The Reef begins with the technique of hyperbolic crochet discovered by mathematician Dr. Daina Taimina, which the Institute has taken up and elaborated into a polyphony of organismal crochet procedures, bringing into being in a wide taxonomy of reef-life forms. Loopy "kelps", fringed "anemones", and curlicued "corals" have all been modeled. While the process that brings these models into being is algorithmic, endless permutations of the underlying formulae result in a constantly surprising panoply of shapes. The quality of yarn, style of stitch, and tightness of the crochet all affect the finished forms so that each is as individual as a living organism. As a whole, the Crochet Reef is made up of many different “sub-reefs,” each with its own colors and styling: these include the Bleached Reef, the Beaded Reef, the Branched Anemone Garden, and our largest work, The Ladies’ Silurian Atoll, a ring-shaped installation with close to 1000 individual crochet pieces made by dozens of contributors around the world. In addition to these woolen reefs is the massive Toxic Reef crocheted from yarn and plastic trash - a part of the project that responds to the escalating problem of plastic trash that is innundating our oceans and choking marine life.
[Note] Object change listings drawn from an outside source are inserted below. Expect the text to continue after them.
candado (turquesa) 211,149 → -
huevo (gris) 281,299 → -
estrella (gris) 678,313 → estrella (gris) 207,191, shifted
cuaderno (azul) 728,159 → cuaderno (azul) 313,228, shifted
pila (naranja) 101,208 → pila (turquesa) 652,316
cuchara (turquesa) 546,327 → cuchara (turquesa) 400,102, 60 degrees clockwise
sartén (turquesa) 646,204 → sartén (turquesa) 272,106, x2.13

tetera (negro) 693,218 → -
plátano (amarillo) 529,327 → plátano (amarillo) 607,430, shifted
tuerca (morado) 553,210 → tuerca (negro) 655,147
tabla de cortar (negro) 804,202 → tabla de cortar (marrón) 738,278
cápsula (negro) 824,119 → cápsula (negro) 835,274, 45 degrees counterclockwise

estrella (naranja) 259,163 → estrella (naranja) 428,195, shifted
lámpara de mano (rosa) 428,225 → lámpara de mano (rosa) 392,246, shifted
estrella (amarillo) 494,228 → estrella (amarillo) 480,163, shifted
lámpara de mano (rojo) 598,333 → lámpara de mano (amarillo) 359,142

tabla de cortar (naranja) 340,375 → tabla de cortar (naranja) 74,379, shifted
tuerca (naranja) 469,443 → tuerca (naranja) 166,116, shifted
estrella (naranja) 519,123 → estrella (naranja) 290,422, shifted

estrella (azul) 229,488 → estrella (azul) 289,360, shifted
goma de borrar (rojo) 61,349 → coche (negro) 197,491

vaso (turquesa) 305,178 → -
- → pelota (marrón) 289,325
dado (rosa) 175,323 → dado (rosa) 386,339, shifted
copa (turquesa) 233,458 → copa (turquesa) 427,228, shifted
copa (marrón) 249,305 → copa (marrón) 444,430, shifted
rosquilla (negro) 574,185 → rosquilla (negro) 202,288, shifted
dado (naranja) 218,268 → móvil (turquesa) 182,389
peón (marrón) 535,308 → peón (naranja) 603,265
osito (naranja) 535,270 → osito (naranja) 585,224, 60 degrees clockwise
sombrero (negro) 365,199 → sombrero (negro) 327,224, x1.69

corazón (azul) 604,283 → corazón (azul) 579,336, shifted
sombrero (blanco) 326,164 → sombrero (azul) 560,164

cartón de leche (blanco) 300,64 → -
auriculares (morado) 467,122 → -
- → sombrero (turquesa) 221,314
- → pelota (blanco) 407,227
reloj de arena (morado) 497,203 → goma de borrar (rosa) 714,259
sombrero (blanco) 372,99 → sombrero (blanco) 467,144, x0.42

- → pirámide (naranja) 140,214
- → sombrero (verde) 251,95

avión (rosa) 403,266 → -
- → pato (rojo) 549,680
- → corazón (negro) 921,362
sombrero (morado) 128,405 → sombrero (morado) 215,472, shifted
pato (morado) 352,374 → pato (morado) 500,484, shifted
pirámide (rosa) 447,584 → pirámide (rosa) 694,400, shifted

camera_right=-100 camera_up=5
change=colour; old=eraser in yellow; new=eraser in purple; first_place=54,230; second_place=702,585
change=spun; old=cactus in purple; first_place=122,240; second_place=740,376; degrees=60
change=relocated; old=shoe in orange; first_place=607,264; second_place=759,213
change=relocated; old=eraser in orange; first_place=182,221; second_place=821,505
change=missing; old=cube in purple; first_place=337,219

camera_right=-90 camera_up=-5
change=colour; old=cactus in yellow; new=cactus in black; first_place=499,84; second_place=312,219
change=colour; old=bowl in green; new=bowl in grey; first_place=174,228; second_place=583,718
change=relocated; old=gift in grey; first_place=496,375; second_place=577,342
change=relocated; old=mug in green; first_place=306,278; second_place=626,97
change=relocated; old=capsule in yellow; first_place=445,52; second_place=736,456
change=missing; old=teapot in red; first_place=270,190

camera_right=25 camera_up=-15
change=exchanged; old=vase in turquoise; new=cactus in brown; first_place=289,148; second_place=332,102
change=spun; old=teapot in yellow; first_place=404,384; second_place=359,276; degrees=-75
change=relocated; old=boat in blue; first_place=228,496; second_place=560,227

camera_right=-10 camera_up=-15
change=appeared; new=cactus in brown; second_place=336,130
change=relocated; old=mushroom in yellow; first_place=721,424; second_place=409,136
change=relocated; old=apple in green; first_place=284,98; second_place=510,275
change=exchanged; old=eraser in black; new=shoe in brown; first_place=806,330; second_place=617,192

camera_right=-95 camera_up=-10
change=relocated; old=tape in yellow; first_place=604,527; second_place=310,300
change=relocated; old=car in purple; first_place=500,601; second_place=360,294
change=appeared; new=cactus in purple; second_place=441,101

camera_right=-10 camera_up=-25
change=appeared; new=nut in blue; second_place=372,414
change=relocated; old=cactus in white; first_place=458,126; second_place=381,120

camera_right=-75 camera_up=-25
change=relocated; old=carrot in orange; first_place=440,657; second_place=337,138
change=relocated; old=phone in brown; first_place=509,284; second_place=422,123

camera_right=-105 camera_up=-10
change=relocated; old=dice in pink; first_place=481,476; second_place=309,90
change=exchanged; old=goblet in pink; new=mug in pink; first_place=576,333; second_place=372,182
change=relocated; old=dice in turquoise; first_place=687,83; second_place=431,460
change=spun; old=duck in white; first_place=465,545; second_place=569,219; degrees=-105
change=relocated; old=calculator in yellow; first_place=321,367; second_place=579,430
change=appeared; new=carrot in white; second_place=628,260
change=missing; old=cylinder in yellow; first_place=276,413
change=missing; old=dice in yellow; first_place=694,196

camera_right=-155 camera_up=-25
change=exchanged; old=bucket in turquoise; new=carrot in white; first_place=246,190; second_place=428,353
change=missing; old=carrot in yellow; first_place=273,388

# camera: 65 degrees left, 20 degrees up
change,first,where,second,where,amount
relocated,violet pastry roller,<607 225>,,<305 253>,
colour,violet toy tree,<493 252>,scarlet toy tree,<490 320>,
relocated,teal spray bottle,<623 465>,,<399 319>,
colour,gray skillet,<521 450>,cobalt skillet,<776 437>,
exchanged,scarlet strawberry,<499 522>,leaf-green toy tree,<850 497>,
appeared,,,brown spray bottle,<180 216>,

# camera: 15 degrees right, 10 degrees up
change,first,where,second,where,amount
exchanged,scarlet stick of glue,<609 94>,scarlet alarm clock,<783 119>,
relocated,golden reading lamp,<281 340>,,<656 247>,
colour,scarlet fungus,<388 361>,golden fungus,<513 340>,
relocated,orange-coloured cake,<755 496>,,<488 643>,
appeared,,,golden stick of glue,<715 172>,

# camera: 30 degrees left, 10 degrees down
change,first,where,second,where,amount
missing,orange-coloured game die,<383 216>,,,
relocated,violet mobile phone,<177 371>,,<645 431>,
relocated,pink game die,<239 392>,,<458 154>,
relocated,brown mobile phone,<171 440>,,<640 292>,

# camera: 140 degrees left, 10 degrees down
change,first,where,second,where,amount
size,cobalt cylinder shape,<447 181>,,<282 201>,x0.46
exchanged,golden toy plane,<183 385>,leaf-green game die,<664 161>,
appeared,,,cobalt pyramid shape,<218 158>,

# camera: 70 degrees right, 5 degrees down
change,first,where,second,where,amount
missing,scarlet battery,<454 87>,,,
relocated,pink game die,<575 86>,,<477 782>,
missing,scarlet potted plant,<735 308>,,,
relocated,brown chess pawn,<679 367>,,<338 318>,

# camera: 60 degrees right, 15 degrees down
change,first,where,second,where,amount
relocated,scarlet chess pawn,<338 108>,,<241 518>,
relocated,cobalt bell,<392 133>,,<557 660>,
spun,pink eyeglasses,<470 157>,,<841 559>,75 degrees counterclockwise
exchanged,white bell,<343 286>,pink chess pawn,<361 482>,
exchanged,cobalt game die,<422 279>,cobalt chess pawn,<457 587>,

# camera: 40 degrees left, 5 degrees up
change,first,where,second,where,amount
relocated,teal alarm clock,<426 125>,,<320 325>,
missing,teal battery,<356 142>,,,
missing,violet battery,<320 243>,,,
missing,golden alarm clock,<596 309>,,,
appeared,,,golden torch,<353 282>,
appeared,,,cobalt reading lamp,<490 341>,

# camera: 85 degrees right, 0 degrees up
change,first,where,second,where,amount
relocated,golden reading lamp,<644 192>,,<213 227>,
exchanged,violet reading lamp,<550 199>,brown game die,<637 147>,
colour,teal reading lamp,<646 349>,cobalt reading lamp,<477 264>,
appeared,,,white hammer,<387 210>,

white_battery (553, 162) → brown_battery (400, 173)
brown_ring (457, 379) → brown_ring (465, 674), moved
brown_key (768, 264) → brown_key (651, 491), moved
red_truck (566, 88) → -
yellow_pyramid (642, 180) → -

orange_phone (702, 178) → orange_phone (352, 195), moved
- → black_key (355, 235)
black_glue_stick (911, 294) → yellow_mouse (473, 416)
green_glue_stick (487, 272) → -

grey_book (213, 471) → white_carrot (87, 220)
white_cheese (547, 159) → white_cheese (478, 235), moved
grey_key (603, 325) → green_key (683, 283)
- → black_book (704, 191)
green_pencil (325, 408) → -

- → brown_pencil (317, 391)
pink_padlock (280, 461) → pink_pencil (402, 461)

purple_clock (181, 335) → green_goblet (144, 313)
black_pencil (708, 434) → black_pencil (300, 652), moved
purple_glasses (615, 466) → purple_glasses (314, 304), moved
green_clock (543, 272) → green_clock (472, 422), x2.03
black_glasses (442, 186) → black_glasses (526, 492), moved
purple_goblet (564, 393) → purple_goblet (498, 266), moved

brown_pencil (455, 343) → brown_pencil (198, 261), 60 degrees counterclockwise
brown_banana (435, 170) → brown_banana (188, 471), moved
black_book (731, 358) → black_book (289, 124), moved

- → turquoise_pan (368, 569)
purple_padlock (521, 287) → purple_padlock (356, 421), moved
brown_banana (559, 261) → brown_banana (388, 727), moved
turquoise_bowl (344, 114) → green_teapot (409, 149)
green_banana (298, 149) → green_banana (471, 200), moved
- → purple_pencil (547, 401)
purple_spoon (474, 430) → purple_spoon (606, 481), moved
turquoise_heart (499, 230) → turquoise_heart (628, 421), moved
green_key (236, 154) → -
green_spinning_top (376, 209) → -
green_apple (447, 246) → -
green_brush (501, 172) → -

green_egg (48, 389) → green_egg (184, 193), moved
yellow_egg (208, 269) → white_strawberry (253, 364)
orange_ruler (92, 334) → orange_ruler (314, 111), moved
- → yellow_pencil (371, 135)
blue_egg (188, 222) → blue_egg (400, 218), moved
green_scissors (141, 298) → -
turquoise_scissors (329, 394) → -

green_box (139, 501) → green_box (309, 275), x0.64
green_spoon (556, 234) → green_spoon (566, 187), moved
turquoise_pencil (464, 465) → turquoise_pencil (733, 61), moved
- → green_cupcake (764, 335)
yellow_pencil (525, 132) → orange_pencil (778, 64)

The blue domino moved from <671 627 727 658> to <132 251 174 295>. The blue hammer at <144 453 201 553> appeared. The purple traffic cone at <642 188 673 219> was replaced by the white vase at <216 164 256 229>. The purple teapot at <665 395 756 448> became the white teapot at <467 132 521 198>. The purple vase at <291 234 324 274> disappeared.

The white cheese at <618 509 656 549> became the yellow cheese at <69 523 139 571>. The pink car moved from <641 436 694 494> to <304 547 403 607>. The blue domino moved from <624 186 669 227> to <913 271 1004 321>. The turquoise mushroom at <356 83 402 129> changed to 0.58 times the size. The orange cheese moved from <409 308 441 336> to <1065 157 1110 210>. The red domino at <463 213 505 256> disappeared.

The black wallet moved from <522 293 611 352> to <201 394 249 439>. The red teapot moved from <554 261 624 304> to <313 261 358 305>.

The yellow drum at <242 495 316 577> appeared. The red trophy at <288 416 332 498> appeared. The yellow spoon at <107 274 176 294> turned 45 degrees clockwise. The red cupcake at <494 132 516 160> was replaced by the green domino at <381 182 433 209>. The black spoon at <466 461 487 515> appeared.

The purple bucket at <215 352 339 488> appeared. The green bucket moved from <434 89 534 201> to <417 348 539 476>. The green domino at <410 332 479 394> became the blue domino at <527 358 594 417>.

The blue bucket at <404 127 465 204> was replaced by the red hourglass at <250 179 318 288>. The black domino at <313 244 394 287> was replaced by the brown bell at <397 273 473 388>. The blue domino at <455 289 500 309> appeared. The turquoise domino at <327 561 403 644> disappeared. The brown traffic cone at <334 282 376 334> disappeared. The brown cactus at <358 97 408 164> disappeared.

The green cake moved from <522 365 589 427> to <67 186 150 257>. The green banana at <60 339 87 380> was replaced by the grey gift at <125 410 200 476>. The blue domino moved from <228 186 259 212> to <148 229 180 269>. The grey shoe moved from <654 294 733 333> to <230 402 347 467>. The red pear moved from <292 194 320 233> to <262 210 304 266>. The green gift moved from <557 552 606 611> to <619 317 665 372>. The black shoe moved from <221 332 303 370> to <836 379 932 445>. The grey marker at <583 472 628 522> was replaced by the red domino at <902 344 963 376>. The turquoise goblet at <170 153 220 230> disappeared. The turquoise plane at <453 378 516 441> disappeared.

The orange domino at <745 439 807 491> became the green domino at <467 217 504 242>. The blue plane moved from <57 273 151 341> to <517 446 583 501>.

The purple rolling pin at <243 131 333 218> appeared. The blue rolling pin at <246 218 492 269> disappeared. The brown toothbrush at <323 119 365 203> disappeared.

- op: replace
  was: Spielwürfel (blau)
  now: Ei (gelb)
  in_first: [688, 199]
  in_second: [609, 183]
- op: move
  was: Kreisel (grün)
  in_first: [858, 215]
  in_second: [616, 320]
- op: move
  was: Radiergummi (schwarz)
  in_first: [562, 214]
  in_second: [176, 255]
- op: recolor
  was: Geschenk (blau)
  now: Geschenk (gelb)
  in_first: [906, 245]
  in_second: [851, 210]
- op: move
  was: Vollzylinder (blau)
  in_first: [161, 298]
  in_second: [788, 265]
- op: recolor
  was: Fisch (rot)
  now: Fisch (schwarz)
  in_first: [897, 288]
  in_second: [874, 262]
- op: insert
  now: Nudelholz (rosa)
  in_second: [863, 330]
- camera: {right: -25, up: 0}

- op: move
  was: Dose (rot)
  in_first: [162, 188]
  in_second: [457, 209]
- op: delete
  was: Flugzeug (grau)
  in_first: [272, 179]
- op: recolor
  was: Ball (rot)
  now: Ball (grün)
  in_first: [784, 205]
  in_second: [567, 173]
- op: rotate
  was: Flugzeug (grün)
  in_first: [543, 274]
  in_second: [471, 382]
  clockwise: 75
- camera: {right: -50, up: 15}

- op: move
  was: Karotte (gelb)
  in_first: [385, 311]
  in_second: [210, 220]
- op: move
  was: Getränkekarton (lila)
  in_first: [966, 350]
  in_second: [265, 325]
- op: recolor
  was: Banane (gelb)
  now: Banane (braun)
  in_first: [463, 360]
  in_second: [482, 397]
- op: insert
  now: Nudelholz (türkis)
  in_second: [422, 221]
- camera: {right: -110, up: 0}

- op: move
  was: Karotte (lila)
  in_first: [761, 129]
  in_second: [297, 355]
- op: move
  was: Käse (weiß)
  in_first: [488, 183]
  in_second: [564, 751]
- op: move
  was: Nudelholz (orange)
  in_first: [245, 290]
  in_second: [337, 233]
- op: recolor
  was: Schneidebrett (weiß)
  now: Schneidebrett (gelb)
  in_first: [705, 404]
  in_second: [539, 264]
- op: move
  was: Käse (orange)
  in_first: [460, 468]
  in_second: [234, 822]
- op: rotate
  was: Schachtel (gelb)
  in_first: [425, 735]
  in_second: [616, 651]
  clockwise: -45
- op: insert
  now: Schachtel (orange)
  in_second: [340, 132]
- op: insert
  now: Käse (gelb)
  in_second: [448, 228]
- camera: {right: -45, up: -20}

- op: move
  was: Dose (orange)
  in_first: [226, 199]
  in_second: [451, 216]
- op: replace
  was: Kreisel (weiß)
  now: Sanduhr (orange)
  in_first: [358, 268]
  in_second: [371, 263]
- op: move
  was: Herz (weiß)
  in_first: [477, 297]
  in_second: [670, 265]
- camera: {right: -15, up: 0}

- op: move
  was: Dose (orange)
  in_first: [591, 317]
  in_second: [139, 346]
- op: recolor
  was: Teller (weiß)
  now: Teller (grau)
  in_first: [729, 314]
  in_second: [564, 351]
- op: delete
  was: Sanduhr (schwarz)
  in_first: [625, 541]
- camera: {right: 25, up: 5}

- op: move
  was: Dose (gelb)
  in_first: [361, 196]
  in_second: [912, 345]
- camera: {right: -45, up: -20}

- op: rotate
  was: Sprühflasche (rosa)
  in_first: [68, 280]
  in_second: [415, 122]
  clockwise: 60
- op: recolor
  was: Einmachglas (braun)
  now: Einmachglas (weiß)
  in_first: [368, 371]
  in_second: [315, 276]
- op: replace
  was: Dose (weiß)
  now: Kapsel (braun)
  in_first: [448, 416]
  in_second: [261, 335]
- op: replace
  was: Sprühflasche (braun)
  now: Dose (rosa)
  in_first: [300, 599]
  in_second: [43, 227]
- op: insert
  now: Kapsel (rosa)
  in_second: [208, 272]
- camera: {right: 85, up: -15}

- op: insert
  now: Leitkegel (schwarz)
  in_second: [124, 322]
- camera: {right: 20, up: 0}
Large scale anemone with brain coral head by Margaret Wertheim.

The Bleached Reef (detail) featuring red and white sea slug by Marianne Midelburg,
blue rock-coral by Nancy Lewis, white spires by Evelyn Hardin,
bleached dodecahedron by Lily Chin,
vintage plastic doillies by makers unknown, and miniature beaded corals by Nadia Severns.
Photos © The IFF, by Margaret Wertheim.


Flourescent coral garden by Ildiko Szabo

Ildiko Szabo's models are among the stars of the UK Reef which was constructed during 2008 and exhibited alongside the IFF's Reefs. For this exhibition Ildiko expanded the repertoire of spiralized forms she's been developing. Seen above are several of these forms fringed with fluorescent down. In this case they are wondrously evocative of anemones with delicate feeding tentacles scanning the water for food. The anemones are surrounded by a cluster of other Ildiko sea creatures - a veritable taxonomy of marine marvels.

A mathematically precise model of a hyperbolic pane by Dr. Diana Taimina.

The Crochet Reef Project was inspired by the technique of hyperbolic crochet originally developed by Dr Daina Taimina, a mathematician at Cornell. In 1997 Dr Taimina discovered how to make models of the geometry known as "hyperbolic space" using the art of crochet. Until that time many mathematicians believed it was impossible to construct physical models of hyperbolic forms; yet nature had been doing just that for hundreds of millions of years. It turns out that many marine organisms embody hyperbolic geometry in their anatomies - among them kelps, corals, sponges, sea slugs and nudibranchs. Thus the Crochet Reef not only looks like a coral reef, it draws on the same underlying geometry endemic in the oceanic realm.